Doch dem Herrn ist es nicht genug, mit Ihm in einem so gesegneten Verhältnis zu sein. Durch Ihn treten wir auch mit dem Vater in ein neues Verhältnis seine erste Botschaft, die Er nach seiner Auferstehung an seine Jünger richtete, war: „Ich gehe Hin zu meinem Gott und zu eurem Gott, zu meinem Vater und zu eurem Vater.“ Er hatte den Weg zum Vaterherzen Gottes geöffnet; und schon in unserem Kapitel ermuntert Er die Jünger, in seinem Namen zum Vater zu beten. Bis dahin hatten sie noch nicht im Namen Jesu gebetet; der Herr hatte sie gelehrt, wie sie beten sollten. Jetzt gab Er ihnen eine neue Unterweisung in Betreff des Gebetes. Er hatte von dem Heiligen Geist gesprochen, der sie in alle Wahrheit leiten sollte; und jetzt gab Er ihnen das Recht, in seinem Namen, d. h. in seinem Auftrag sich an den Vater mit ihren Bitten zu wenden.
Es ist bemerkenswert, dass der Herr hier hinzufügt: „Und ich sage euch nicht, dass ich den Vater für euch bitten werde.“ Ohne Zweifel wollte Er hier die Jünger verhindern, von Ihm eine Fürbitte bei dem Vater zu erbitten; denn dieses würde ihre Herzen mehr oder weniger in eine gewisse Entfernung von Gott gebracht haben. Jedenfalls bittet der Herr Jesus stets für uns; aber wir haben einen freien Zugang zu dem Vaterherzen Gottes, und es ist der Wille des Herrn, dass wir diesen Weg freimütig im Namen Jesu betreten, indem Er uns Mut macht durch die Worte: „Denn der Vater selbst liebt euch.“
Welche stille, glückliche Freude liegt darin, dem Vater nahen zu können, während wir eine böse Welt durchschreiten, und zwar in dem Bewusstsein, dass Er uns liebhat!
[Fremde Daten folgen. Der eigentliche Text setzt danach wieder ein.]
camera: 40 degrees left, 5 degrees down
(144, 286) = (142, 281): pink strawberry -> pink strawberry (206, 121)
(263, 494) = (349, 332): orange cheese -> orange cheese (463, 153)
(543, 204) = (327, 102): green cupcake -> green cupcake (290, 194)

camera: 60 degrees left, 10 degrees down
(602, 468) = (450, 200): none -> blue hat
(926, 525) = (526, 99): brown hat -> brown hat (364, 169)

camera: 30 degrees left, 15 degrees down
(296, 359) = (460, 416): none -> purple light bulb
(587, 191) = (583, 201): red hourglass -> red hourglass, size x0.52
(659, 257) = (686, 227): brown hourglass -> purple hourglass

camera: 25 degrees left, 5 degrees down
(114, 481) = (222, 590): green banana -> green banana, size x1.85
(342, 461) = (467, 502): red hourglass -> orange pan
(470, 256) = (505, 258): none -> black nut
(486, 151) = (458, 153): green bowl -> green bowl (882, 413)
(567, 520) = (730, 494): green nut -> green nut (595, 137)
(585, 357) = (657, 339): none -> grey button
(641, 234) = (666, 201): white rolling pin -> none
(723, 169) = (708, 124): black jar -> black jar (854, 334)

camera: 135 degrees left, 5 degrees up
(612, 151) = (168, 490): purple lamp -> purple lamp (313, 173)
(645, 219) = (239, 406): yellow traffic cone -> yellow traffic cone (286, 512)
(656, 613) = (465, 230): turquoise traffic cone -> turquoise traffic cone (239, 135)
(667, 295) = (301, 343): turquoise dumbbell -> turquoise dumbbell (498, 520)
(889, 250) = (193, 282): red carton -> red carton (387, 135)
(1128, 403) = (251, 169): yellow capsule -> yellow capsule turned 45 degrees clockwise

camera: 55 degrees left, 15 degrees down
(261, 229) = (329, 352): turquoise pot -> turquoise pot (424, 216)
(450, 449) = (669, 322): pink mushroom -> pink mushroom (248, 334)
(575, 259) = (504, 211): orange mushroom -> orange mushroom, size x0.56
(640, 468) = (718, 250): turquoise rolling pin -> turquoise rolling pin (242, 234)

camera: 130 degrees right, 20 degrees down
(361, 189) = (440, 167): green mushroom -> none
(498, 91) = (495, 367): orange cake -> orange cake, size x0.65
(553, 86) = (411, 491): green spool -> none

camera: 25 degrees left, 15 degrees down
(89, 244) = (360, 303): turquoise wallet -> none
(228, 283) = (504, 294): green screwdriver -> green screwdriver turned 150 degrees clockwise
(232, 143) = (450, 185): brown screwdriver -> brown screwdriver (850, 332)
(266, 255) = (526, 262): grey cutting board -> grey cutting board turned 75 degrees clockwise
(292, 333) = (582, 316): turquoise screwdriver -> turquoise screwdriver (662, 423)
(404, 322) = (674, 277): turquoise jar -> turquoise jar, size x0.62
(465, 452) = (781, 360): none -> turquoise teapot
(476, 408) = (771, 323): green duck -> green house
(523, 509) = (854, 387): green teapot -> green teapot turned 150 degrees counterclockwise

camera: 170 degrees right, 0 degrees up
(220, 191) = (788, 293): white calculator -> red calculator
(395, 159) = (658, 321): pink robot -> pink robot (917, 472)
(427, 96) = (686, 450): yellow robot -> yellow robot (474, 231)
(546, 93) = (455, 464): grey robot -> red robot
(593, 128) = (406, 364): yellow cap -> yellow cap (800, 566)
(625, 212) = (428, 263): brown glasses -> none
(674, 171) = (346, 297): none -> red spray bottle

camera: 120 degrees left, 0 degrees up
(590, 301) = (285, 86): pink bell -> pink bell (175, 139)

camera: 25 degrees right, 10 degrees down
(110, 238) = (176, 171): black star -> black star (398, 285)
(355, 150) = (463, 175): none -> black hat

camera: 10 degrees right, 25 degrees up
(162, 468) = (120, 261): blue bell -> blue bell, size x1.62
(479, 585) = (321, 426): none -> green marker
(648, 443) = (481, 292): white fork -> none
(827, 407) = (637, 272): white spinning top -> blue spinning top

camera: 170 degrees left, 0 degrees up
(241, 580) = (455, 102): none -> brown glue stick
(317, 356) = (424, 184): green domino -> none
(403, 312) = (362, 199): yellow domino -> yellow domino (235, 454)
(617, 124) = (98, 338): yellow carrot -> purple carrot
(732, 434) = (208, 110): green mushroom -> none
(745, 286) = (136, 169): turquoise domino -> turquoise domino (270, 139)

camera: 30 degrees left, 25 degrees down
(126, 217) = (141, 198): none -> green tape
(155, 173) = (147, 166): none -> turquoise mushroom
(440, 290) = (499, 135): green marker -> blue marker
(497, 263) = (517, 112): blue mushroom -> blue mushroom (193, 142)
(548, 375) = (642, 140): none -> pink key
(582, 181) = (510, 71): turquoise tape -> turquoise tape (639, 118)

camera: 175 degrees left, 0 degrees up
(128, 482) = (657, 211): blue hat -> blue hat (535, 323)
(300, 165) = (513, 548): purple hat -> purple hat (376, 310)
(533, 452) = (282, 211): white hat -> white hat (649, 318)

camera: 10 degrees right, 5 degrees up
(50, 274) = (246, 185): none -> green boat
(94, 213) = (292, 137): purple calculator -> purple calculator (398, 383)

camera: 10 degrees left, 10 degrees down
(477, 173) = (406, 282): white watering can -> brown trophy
Welch eine Freude, Ihm alles sagen zu können, und dieses im Namen Jesu, gleichsam in seinem Auftrag, nach seinem Wunsch. Der Herr wollte, dass die Jünger das Vaterherz selbst kennen lernen sollten; Er zog sich deshalb, so zu sagen, in den Hintergrund zurück, um ihnen – freilich durch Ihn – den Weg zum Vater zu öffnen. Welch eine Fürsorge! O möchten doch unsere Herzen stets mit Freude erfüllt sein, sowie mit Vertrauen zu Jesu und dem Vaterherzen Gottes!